Patrizia Lombardi, prorettore del Politecnico di Torino e Silvia Candiani, amministratore delegato di Microsoft Italia
Indubbiamente, la crescita dell’utilizzo di tecnologia digitali ha subito un’impennata nel corso dell’ultimo anno, ma una quota intorno al 60% del campione ritiene che il lavoro remoto e la collaborazione siano leve che favoriscono anche un contributo alla sostenibilità sociale. Per dar corpo a questa tendenza, occorre però che si radichi una cultura aziendale orientata al digitale, come indicato dal 42% del campione. Importanti, ma giudicati per ora meno essenziali, appaiono la presenza di processi che permettano di sfruttare appieno il digitale (24%) e delle giuste competenze per creare valore a partire dagli asset digitali in azienda (21,5%).

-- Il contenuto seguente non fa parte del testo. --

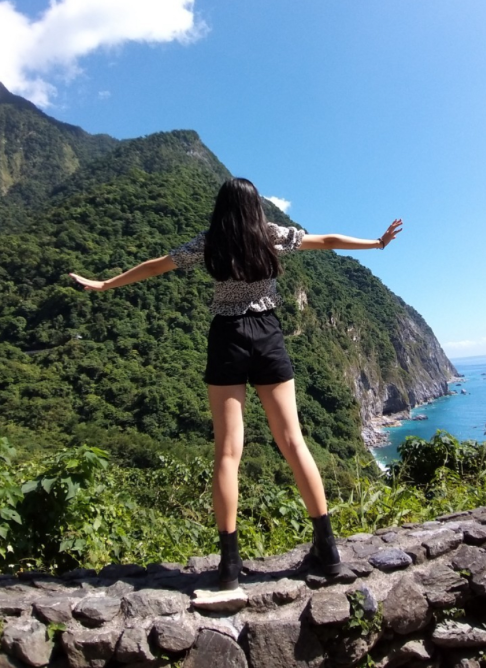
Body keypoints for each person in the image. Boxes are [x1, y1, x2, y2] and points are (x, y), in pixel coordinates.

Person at [70, 177, 402, 590]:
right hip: (267, 335)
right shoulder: (271, 235)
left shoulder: (210, 242)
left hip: (227, 336)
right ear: (256, 206)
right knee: (294, 442)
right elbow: (327, 240)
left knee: (228, 452)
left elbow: (157, 265)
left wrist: (105, 284)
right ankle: (328, 552)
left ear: (222, 207)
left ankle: (229, 566)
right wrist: (376, 243)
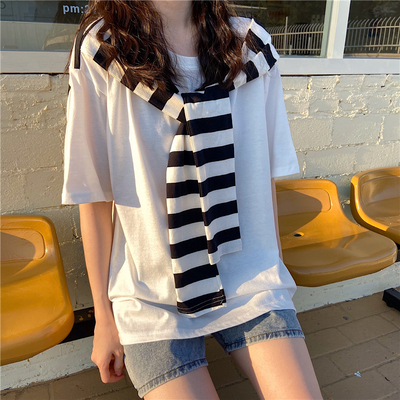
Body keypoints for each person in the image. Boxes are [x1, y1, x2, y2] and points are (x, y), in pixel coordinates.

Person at [62, 1, 323, 399]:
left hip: (249, 279)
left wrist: (277, 280)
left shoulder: (252, 49)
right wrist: (104, 318)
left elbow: (263, 177)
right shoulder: (103, 48)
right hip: (149, 296)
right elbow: (94, 197)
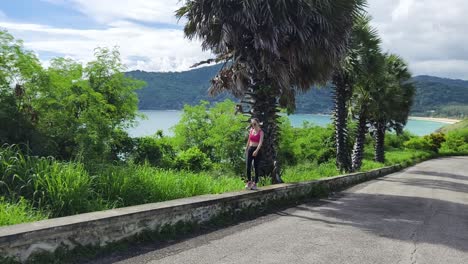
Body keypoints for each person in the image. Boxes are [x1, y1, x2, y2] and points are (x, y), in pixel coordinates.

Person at [245, 118, 264, 190]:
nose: (253, 125)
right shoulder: (251, 130)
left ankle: (255, 183)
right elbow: (249, 140)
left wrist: (256, 151)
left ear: (258, 123)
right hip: (250, 149)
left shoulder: (261, 132)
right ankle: (249, 182)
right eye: (252, 124)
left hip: (257, 150)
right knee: (248, 166)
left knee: (256, 167)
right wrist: (246, 148)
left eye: (255, 124)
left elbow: (260, 143)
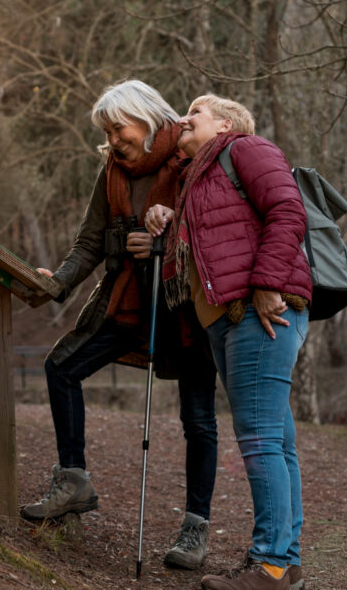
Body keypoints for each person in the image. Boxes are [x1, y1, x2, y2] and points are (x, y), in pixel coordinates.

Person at [21, 79, 219, 571]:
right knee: (61, 366)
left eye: (118, 127)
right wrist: (57, 283)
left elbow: (216, 224)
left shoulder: (192, 155)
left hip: (189, 308)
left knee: (198, 420)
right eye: (107, 132)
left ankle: (195, 528)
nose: (113, 139)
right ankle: (74, 481)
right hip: (129, 303)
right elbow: (89, 241)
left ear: (146, 116)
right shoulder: (111, 170)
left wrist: (163, 235)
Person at [145, 94, 311, 590]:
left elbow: (287, 210)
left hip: (261, 310)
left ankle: (271, 566)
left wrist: (266, 283)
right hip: (226, 319)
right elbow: (221, 234)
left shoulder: (246, 148)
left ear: (225, 122)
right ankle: (286, 561)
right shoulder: (198, 177)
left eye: (194, 112)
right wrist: (166, 217)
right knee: (277, 441)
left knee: (259, 440)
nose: (184, 119)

Il gap fra grandi aziende e Pmi
Se da un lato, tuttavia, l’86% delle aziende considerate da Ambrosetti-Microsoft ha dichiarato di aver implementato o programmato misure per la sostenibilità abilitate dal digitale, si evidenzia un gap ancora importante fra le aziende più grandi e le Pmi. Queste ultime solo nel 47% dei casi considera la sostenibilità un caposaldo della propria missione e il 50% sta ridisegnando i propri processi interni in ottica di efficientamento del consumo di risorse, concentrandosi in modo particolare sulla supply chain e anche sulla creazione di figure professionali pronte a mettere in atto il cambiamento.
Dall’insieme di informazioni emerse dallo studio, sono state tratte alcune proposte che potrebbero aiutare il sistema-Paese a sfruttare meglio la relazione fra tecnologie digitali e sostenibilità ambientale. In primo luogo, occorre consolidare il diritto alla formazione attraverso quello che è stato definito un new deal delle competenze. Poi appare necessario individuare standard condivisi per la misurazione della sostenibilità delle aziende (con definizione di metriche e forme di incentivazione) e, infine, sancire il diritto universale al digitale come leva di inclusione sociale riduzione delle disuguaglianze: “Lo studio che abbiamo condotto con The European House-Ambrosetti dimostra come non esista un conflitto fra ottenimento del profitto e sfruttamento della sostenibilità, ma si tratti di due elementi convergenti”, ha osservato Silvia Candiani, amministratore delegato di Microsoft Italia. “Intelligenza artificiale e IoT consentono di rendere i processi industriali più efficienti e meno invasivi sul territorio, sfruttando il potere dei dati. Per questo il tema della misurazione è molto importante, in modo da andare oltre i proclami astratti e formulare obiettivi concreti in termini di numeri e di tempi di realizzazione”.